I’ve been thinking about the effectiveness of federal broadband grant programs. We’ve had three recent major sets of federal grant awards – the stimulus grants of 2007, the first CAF II grants in 2015 and the recently awarded CAF II reverse auctions. We also have an upcoming e-Connectivity grant program for $600 million. I think there are lessons to be learned from studying the difference in the results between these grants. These lessons apply to State grant programs as well as any new federal programs.
Don’t Reward Slow Broadband Speeds. Probably the most bone-headed decision made by the FCC in my memory was handing out billions in CAF II to upgrade rural copper to 10/1 Mbps. This wasn’t considered decent broadband at the time of this decision and yet these upgrades continue to be funded today. The FCC could still take back the remaining CAF II money and redirect these funds to a reverse auction, which we just saw produced much faster speeds in areas with far less density than the CAF II footprint.
Keep Politics Out of It. The CAF II decision to give all of the funding to the big telcos was purely political and resulted in a huge waste of money that could have created many real broadband solutions. The FCC is supposed to be an independent agency, and it’s shameful that lobbyists were able to kill the reverse auction originally planned for CAF II. We are seeing politics back on the table with the e-Connectivity grants where Congress created a feel-good grant program, but then saddled it with a restriction that no more than 10% of homes in a study area can have existing 10/1 Mbps speeds. The reason for this provision was not even hidden, with the big telcos saying they didn’t want federal grant money to be used to compete against them.
Don’t Fund Inadequate Technologies. AT&T is using LTE cellular broadband to satisfy CAF II. This technology will never provide adequate broadband. In the recent reverse auction we saw money going to high-altitude satellite companies. Regardless of speeds that can be delivered with these satellites, the latency is so poor that it limits the ability to use the broadband for important activities like working at home or taking on-line classes.
Don’t Stress Anchor Institutions over People. The stimulus grants required middle mile providers to pop off of highways to build expensive last mile fiber to a handful of anchor institutions – schools, libraries, etc. While these anchor institutions need good broadband, so do the neighborhoods around them. This requirement added a lot of cost to the middle-mile projects as well as made it harder for anybody else to build a last mile network since the biggest bandwidth users in a community already have fiber.
Build to Industry Practices. The stimulus grants required that fiber builders conduct expensive environmental studies and historic preservation studies. That was the first time I ever saw those requirements in my forty years in the industry. Since telecom infrastructure is built almost entirely in existing public right-of-way these restrictions added a lot of cost but zero value to the projects.

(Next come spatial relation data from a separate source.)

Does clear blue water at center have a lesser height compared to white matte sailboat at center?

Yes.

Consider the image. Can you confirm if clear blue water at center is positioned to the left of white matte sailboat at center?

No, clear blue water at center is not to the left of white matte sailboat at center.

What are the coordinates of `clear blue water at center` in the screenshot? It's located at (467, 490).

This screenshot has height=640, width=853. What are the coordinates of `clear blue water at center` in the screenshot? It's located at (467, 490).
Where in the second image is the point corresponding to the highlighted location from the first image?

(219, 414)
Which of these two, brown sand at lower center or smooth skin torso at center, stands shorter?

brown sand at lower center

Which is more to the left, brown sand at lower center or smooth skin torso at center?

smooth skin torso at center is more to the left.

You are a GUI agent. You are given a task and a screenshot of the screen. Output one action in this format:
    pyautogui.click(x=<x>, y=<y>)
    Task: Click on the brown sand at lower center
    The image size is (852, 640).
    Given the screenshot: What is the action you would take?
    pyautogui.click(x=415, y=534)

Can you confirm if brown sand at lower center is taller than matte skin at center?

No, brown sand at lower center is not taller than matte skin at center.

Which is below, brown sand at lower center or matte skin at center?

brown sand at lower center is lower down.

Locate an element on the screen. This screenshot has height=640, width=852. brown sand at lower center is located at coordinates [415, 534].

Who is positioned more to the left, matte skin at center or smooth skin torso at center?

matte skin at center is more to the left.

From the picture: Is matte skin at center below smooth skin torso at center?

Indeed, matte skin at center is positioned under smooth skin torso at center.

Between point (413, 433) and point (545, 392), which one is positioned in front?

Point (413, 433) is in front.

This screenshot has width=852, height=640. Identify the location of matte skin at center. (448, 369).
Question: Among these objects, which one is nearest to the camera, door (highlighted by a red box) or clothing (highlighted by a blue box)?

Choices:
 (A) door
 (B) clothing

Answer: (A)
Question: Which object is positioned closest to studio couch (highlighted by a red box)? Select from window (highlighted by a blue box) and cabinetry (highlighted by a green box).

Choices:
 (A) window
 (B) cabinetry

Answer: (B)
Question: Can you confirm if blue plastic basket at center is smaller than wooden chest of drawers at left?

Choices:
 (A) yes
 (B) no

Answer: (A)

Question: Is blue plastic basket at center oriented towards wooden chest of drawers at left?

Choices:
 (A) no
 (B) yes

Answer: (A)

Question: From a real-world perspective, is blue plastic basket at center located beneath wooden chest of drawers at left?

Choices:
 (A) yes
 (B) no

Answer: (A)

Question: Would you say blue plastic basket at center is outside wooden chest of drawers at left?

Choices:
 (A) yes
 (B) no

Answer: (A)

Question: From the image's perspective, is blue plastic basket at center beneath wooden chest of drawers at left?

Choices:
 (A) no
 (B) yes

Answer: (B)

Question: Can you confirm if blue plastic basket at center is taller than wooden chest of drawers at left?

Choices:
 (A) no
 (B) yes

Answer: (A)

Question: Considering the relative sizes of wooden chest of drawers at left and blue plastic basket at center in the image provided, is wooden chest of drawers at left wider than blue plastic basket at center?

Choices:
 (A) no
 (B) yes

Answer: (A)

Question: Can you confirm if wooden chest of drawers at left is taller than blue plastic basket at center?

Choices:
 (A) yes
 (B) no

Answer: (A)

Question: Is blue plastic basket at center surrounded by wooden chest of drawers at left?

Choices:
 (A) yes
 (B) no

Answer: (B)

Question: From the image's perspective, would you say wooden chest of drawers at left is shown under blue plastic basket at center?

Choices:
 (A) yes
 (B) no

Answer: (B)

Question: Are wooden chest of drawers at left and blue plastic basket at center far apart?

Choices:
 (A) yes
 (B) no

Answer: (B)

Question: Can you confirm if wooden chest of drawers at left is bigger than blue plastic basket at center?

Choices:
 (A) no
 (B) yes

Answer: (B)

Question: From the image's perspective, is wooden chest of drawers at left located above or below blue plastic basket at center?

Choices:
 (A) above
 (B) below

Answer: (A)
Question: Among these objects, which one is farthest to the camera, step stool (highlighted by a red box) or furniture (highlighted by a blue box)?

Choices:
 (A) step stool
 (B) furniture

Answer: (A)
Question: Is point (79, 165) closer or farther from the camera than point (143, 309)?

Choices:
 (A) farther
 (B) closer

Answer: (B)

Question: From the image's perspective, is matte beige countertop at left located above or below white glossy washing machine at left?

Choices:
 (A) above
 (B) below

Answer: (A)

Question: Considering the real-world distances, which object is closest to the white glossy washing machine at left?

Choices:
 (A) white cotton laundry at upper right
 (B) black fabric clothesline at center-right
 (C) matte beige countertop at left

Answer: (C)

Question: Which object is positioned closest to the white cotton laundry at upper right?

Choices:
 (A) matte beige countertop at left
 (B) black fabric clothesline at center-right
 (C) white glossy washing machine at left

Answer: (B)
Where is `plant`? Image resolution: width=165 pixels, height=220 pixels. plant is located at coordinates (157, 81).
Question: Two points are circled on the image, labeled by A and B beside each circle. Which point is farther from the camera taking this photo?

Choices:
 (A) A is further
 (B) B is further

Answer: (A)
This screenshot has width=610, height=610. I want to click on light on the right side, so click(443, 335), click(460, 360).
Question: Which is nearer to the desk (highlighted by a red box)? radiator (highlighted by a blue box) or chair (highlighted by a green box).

Penalize Companies that Cheat. There needs to be repercussions for companies that cheat on grant applications to win the funding. The biggest area of cheating is claiming speeds that the technology can’t deliver. The FCC follows up grants with a decent speed-test program, but the worst repercussion in failing these tests is to not get funding going forward. A carrier that badly fails the speed tests should have to return the original grant funding. I’m also hearing rumors that the many rural households covered by CAF II will not get the promised upgrades – and if so, the big telcos should be forced to return a proportionate amount of that funding for homes that don’t get the promised upgrades.